This means subscribing to global CEO Jürg Zeltner’s ideas about the “changing paradigm” in private banking following the end of the last bull market. “Whatever worked before is not working now,” admits Ms Shih. “It is not enough just to have research and hope that our clients will pick up the right things.”
Instead, much greater efforts need to be made to ensure that all investment and economic concepts are easily translated into client advice, that the view is consistent and clear and that products can easily be bought and sold to accommodate it.
The changing outlook of private banking, with increased exchanges of information and double tax treaties between Switzerland, Hong Kong, Singapore and their surrounding markets of wealthy individuals, has also led to a change in business and delivery models.
“The landscape has changed massively and UBS is in the forefront of leading this change,” says Ms Shih. “A lot of banks are not prepared and do not have the resources to get them into the right position.”
UBS has been working hard to boost the share of Asian customers buying into its discretionary portfolio management model of delivery, which generates higher fees for the bank.
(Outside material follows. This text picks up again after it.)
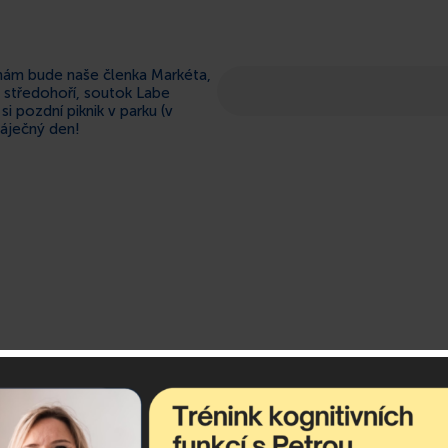
 nám bude naše členka Markéta,
é středohoří, soutok Labe
i pozdní piknik v parku (v
báječný den!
Most, however, still prefer the trade-based advisory relationship.
“We are seeing an increased share of discretionary delivery, but this is still a small portion of Asian clients,” says Ms Shih. “After every market crash, more people are coming and saying ‘can you manage my money?’ But most Asians still want to take their own decisions.”
Asian clients, she says, are typically conscious of the changing value of the dollar in relation to regional currencies, and are familiar with latest stockmarket movements and interest rate patterns. “They need this information for their business. It means they are more market-conscious than clients in some other regions.”
But there is a new development here, very different to the globally diversified portfolios available in Europe. Some clients have expressed an interest in and are therefore presented with a diversified solution with a more regional flavour. Good examples at UBS are the Asian high yield equity mandate or the downside protection portfolio, targeted at those customers for whom wealth preservation is the key focus.
In fact such entire portfolios can simply be satellites within a broader universe of assets. This is a huge departure to the one-size-fits-all portfolio of yesteryear and can combine trading ideas with a more static yet targeted allocation. “There are many more permutations of portfolios today,” says Ms Shih.
CV
Kathryn Shih
- February 2010 – Appointed Group Managing Director of UBS Wealth Management Asia Pacific
- 2002 – Appointed CEO of UBS Wealth Management Asia Pacific
- 1987 – Joined UBS AG
- 1984-1986 – Assistant Vice President, Consumer Services Group, at Citibank N.A.